QUOTED PASSAGE =
____________
# Setting Up Your Local SQL Learning Environment with DuckDB 🚀

This notebook will create a local DuckDB database with sample data that we'll use throughout the course.
You only need to run this once to set up your learning environment.

DuckDB is a high-performance analytical database system that's perfect for learning SQL!

In [None]:
import duckdb
import os
import pandas as pd

# Create the data directory if it doesn't exist
os.makedirs('../data', exist_ok=True)

# Connect to a new DuckDB database
db_path = '../data/movies.duckdb'
conn = duckdb.connect(db_path)

# Enable foreign key constraints
conn.execute('PRAGMA foreign_keys = ON;')

## Creating the Database Schema 📝

Let's create all our tables with proper relationships:

In [None]:
# Create tables
conn.execute("""
____________
LISTED RECORDS =
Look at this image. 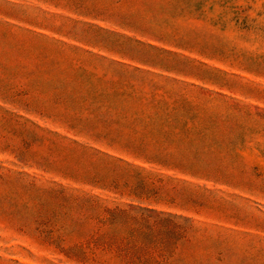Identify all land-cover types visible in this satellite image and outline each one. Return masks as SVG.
Segmentation results:
<instances>
[{
  "label": "rangeland",
  "instance_id": "1",
  "mask_svg": "<svg viewBox=\"0 0 264 264\" xmlns=\"http://www.w3.org/2000/svg\"><path fill=\"white\" fill-rule=\"evenodd\" d=\"M132 243L264 264V0H0V264Z\"/></svg>",
  "mask_w": 264,
  "mask_h": 264
},
{
  "label": "trees",
  "instance_id": "2",
  "mask_svg": "<svg viewBox=\"0 0 264 264\" xmlns=\"http://www.w3.org/2000/svg\"><path fill=\"white\" fill-rule=\"evenodd\" d=\"M125 253H129L128 264H153L148 258L142 259L141 254L147 253L149 250L148 244H129L123 249ZM137 255V256H136Z\"/></svg>",
  "mask_w": 264,
  "mask_h": 264
}]
</instances>
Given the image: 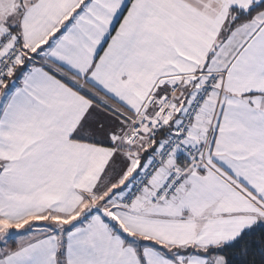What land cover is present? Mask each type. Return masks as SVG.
<instances>
[{"label": "snow or ice", "instance_id": "snow-or-ice-1", "mask_svg": "<svg viewBox=\"0 0 264 264\" xmlns=\"http://www.w3.org/2000/svg\"><path fill=\"white\" fill-rule=\"evenodd\" d=\"M0 264H264V0H0Z\"/></svg>", "mask_w": 264, "mask_h": 264}]
</instances>
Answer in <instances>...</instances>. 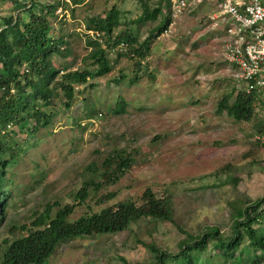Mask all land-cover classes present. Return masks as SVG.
<instances>
[{
  "label": "rangeland",
  "instance_id": "1",
  "mask_svg": "<svg viewBox=\"0 0 264 264\" xmlns=\"http://www.w3.org/2000/svg\"><path fill=\"white\" fill-rule=\"evenodd\" d=\"M33 1L44 5L55 0ZM209 1L187 2L184 13L152 43L137 80L132 62L118 56L123 48L112 52L111 72L95 79L94 88H75L70 109L54 100L48 110L55 116L46 128L31 136L17 132L10 137L23 150L17 164L7 169L10 196L0 223V257L11 228L29 224L53 201L70 204L82 182L98 179L89 174L88 166L94 164L100 171L105 157L115 150L132 156L131 168L116 184L91 194L69 220L88 214V207L97 211L123 200L140 204L143 191L150 188L167 199L174 222L141 219L130 232L71 239L57 248L48 264H123L118 258L149 264L152 255L136 239L155 240L172 252L182 237L176 225L193 235L214 227L226 233L229 215L238 212L236 199L251 203L264 196V147L254 128L264 118L256 111L252 121L236 123L216 111L220 97L230 94L232 100L243 83L233 79L220 58L226 23L211 24ZM154 2L150 0V5ZM25 3L29 5L28 0ZM111 6L124 20L142 12L135 0L63 5L62 17L50 21L52 35L63 37L70 56L54 59V67L75 70L83 65L90 52L88 41L93 39L85 29L86 18ZM19 13L9 1L0 0V19ZM155 24L132 26V32L142 41ZM109 192L116 194L112 200L94 204L100 194ZM242 253L244 261L250 257L248 250Z\"/></svg>",
  "mask_w": 264,
  "mask_h": 264
},
{
  "label": "trees",
  "instance_id": "2",
  "mask_svg": "<svg viewBox=\"0 0 264 264\" xmlns=\"http://www.w3.org/2000/svg\"><path fill=\"white\" fill-rule=\"evenodd\" d=\"M7 1L21 13L0 19V223L5 218L10 196L7 169L17 164L23 150V145L10 137L17 132L31 136L38 129L46 128L55 116L52 109L48 110L54 100L62 108L70 109L76 97L75 88L84 85L94 88L95 79L111 72L109 56L112 52L123 48L118 56H125L132 62L134 80H137L152 43L171 23L169 16L160 20L162 12L170 9L171 0H155L153 6L150 0H135L142 12L131 20H124L115 6L106 12L92 14L85 22V29L93 36L88 41L90 52L81 67L69 70L53 65L54 59L65 60L70 56L63 37L52 35L50 20L55 18V11L61 3L55 0L41 5L28 0V5L25 0ZM83 2L69 0L74 6ZM151 24L155 26L149 29L146 38L139 41L132 26ZM120 78L124 79V76ZM236 93L232 100L230 94L222 95L216 111L218 114L225 112L236 123H248L256 113L254 98L241 90ZM254 128L259 136L264 135V123L256 122ZM9 138L11 140L7 142ZM132 164L130 154L115 150L105 157L100 171L94 164L88 166L89 174L98 179L82 182L70 204L60 206L53 201L46 204L29 224L11 228L10 238L3 241L6 248L0 264H48L57 248L71 239L130 232L141 219L173 223L167 199L157 197L150 188L143 191L140 204L123 200L97 211L88 207V214L69 220L76 207L89 200L91 194H99L116 184ZM115 196L112 192L100 194L94 204H105ZM234 206L238 212L229 215L230 228L226 233L214 227L193 235L176 225L182 237L172 252L161 249L155 240L136 241L152 255L149 264H264V196L251 203H246L243 198L236 199ZM15 232L19 237H14ZM242 249L250 254L245 261ZM118 259L129 264L123 258Z\"/></svg>",
  "mask_w": 264,
  "mask_h": 264
},
{
  "label": "built area",
  "instance_id": "3",
  "mask_svg": "<svg viewBox=\"0 0 264 264\" xmlns=\"http://www.w3.org/2000/svg\"><path fill=\"white\" fill-rule=\"evenodd\" d=\"M60 1L55 14L62 17L63 5L70 3ZM188 1L171 0L170 9L162 12L163 18L171 19L168 28L184 13ZM216 10L218 20L226 23L220 58L233 79L243 83L238 90L254 98L255 110L264 118V0H217ZM258 140L264 145V135Z\"/></svg>",
  "mask_w": 264,
  "mask_h": 264
},
{
  "label": "crops",
  "instance_id": "4",
  "mask_svg": "<svg viewBox=\"0 0 264 264\" xmlns=\"http://www.w3.org/2000/svg\"><path fill=\"white\" fill-rule=\"evenodd\" d=\"M216 3H217V0H210L208 2V4H210V6L212 7L211 8L212 14L209 15V21L211 22L212 25H214L215 23H217L219 25L220 22H222V20H218V12L216 10ZM227 72L230 74L229 70H227Z\"/></svg>",
  "mask_w": 264,
  "mask_h": 264
}]
</instances>
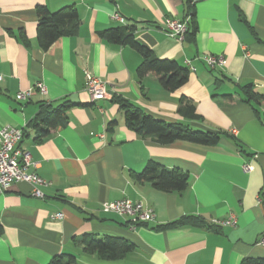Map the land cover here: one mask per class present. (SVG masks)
I'll list each match as a JSON object with an SVG mask.
<instances>
[{
	"label": "crops",
	"instance_id": "1",
	"mask_svg": "<svg viewBox=\"0 0 264 264\" xmlns=\"http://www.w3.org/2000/svg\"><path fill=\"white\" fill-rule=\"evenodd\" d=\"M194 30L182 39L164 30V19L188 16L186 0H0V128H22L18 146L29 151L47 184L44 196L18 182L0 191V264H47L54 255L73 254V264H244L264 259V123L243 87L264 96V0H193ZM77 9L78 28L47 49L37 42L36 8ZM114 14L119 19L113 17ZM133 28L135 40L157 58L190 61L188 79L164 90L155 75L138 79L141 55L113 44L98 32ZM191 30V28H189ZM222 56L210 69L203 56ZM188 68V67H187ZM88 71L105 83L107 95L91 101L84 88ZM43 82L26 100L19 90ZM121 97L166 122L220 132L215 145L182 140L161 144L124 122ZM190 99L197 119L177 113L179 99ZM68 107L60 124L36 140L34 123L44 105ZM262 113V104L254 105ZM114 121L113 125H109ZM148 161L188 174L182 192H164L138 183ZM244 164L250 169L245 171ZM141 202L154 212L151 222L131 223L104 212L102 203ZM61 212V218H54ZM236 216L235 226L211 218ZM198 222L170 225L183 218ZM112 236L134 248L121 258L82 252L79 240Z\"/></svg>",
	"mask_w": 264,
	"mask_h": 264
},
{
	"label": "trees",
	"instance_id": "2",
	"mask_svg": "<svg viewBox=\"0 0 264 264\" xmlns=\"http://www.w3.org/2000/svg\"><path fill=\"white\" fill-rule=\"evenodd\" d=\"M189 11L187 30H194L193 0H186ZM37 42L42 49H47L55 40L62 36H72L77 32L78 14L73 6H66L54 12L45 6L36 8ZM191 28V30H189ZM99 36L113 44L129 45L141 55V61L136 67L135 75L140 80L148 73L155 75L161 87L169 92L181 87L188 79L189 69L181 66L173 59L157 58L149 49L139 44L133 34V28L129 26H117L98 32ZM246 102L252 103L255 114L264 123V110L260 113L256 106L264 107V96L254 92L250 85L243 87ZM113 101L123 111L125 125L135 133L151 137L161 144H168L176 140L187 141L202 145H215L219 142L220 132L191 128L187 123L166 122L145 113L140 107L128 102L121 97H113ZM68 107L63 104L57 109L48 105L40 107L34 123L37 136L36 140L44 138L51 129L60 124V116ZM177 113L183 118L197 119L195 106L190 99L181 97L177 107ZM115 122H110L113 125ZM132 178L138 183H149L154 189L164 192H182L188 185V174L178 168L167 169L154 161H148L139 173H132ZM191 220V221H190ZM198 222L197 218H183L174 221L170 225H180L184 222ZM82 252L88 254L103 255L108 258H121L134 248V245L122 238L103 236L87 237L79 240ZM76 257L73 254L54 255L47 264H73ZM244 264H264V259H250Z\"/></svg>",
	"mask_w": 264,
	"mask_h": 264
},
{
	"label": "built area",
	"instance_id": "3",
	"mask_svg": "<svg viewBox=\"0 0 264 264\" xmlns=\"http://www.w3.org/2000/svg\"><path fill=\"white\" fill-rule=\"evenodd\" d=\"M114 18L119 19L117 14ZM189 16L184 19H176L166 17L164 19V30L167 35L178 38H183L187 30V22ZM203 61L210 69L221 68L224 66L222 56L205 55ZM190 61H186L189 70L194 68L190 66ZM85 84L84 88L90 95L91 101L103 99L107 95L104 81L93 76L88 71L84 72ZM2 76L0 75V80ZM36 89L38 92L46 93V87L43 82H36L33 88L19 90L15 93L16 100H26ZM22 138V128L5 125L0 128V191H6L9 187L18 182H26L31 186V195L42 198L43 192L39 186L47 184V181L38 176L30 168H35L36 163L32 160L29 151L18 146ZM243 169L248 171L249 164H244ZM102 211L112 212L118 215L125 216L131 223L151 222L154 220V212L151 208L145 207L141 202H134L129 199H119L113 202L102 203ZM54 218H61L62 213L58 212L53 215ZM209 223L216 226H235L236 216L229 214L225 218H211ZM262 246H264V231L260 238Z\"/></svg>",
	"mask_w": 264,
	"mask_h": 264
}]
</instances>
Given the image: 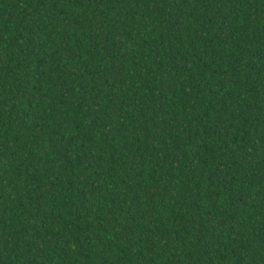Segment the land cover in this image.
<instances>
[{
    "label": "trees",
    "instance_id": "trees-1",
    "mask_svg": "<svg viewBox=\"0 0 264 264\" xmlns=\"http://www.w3.org/2000/svg\"><path fill=\"white\" fill-rule=\"evenodd\" d=\"M0 264H264V0H0Z\"/></svg>",
    "mask_w": 264,
    "mask_h": 264
}]
</instances>
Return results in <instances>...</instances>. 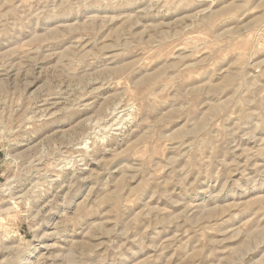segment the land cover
Wrapping results in <instances>:
<instances>
[{
  "label": "rangeland",
  "instance_id": "obj_1",
  "mask_svg": "<svg viewBox=\"0 0 264 264\" xmlns=\"http://www.w3.org/2000/svg\"><path fill=\"white\" fill-rule=\"evenodd\" d=\"M0 264H264V0H0Z\"/></svg>",
  "mask_w": 264,
  "mask_h": 264
}]
</instances>
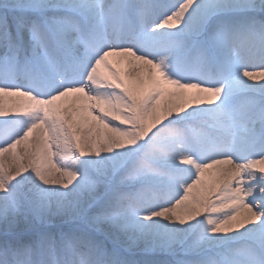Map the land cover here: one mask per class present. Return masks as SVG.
Wrapping results in <instances>:
<instances>
[{"label": "snow or ice", "instance_id": "obj_1", "mask_svg": "<svg viewBox=\"0 0 264 264\" xmlns=\"http://www.w3.org/2000/svg\"><path fill=\"white\" fill-rule=\"evenodd\" d=\"M0 264H264V0H0Z\"/></svg>", "mask_w": 264, "mask_h": 264}]
</instances>
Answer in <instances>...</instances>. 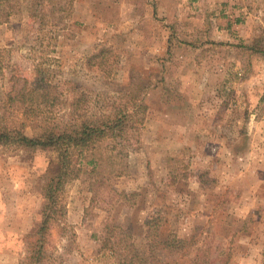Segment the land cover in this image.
I'll use <instances>...</instances> for the list:
<instances>
[{
	"label": "rangeland",
	"instance_id": "obj_1",
	"mask_svg": "<svg viewBox=\"0 0 264 264\" xmlns=\"http://www.w3.org/2000/svg\"><path fill=\"white\" fill-rule=\"evenodd\" d=\"M40 2L35 13L33 0H0L1 121L22 119L8 94L37 73L60 86L65 119L74 98L109 108L140 87L147 105L127 135L128 166L101 197L80 180L66 186L53 264H120L100 249L106 225L139 241L153 217L161 238L190 242L158 248L155 264H189L198 248L214 264H264V0ZM50 158L0 145V264L25 256ZM111 189L138 196L112 205Z\"/></svg>",
	"mask_w": 264,
	"mask_h": 264
},
{
	"label": "trees",
	"instance_id": "obj_2",
	"mask_svg": "<svg viewBox=\"0 0 264 264\" xmlns=\"http://www.w3.org/2000/svg\"><path fill=\"white\" fill-rule=\"evenodd\" d=\"M40 1L33 0L31 4L35 13L42 8ZM56 9L55 6L51 8L52 12ZM139 89L126 104H115L109 108L96 103H81L74 98L70 103L72 113L69 119H65V113L59 115L60 107H64L60 86L41 73H37L31 85L25 84L10 91L8 100L16 103L13 109L21 112L22 119L4 123L0 117V145L51 153L49 166L43 174L45 203L42 218L23 237L26 248L20 264H53L50 236L53 227L66 216L63 192L68 184L80 180L96 202L105 184L123 174L130 157L127 135L131 129H139L141 111L147 109L139 96ZM7 108L5 106V110ZM28 126L39 128L42 136L28 135L25 132ZM111 194L104 201L112 202V205L138 196L135 191L114 189H111ZM145 224L148 231L137 241L132 229L109 222L100 249L110 257L118 258L120 264H152V260L155 264L158 248L182 251L190 245L178 236L161 238V222L157 217L147 219ZM200 255H205L203 248L197 249L189 264H214L208 256L201 260Z\"/></svg>",
	"mask_w": 264,
	"mask_h": 264
}]
</instances>
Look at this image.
____________
REQUIREMENT A = According to the DuckDB setup notebook, what path is assigned to db_path?
REQUIREMENT B = Reproduce the DuckDB setup notebook verbatim from "# Setting Up" up to and including "throughout the course.".

EXERCISE ANSWER A = '../data/movies.duckdb'

EXERCISE ANSWER B =
# Setting Up Your Local SQL Learning Environment with DuckDB 🚀

This notebook will create a local DuckDB database with sample data that we'll use throughout the course.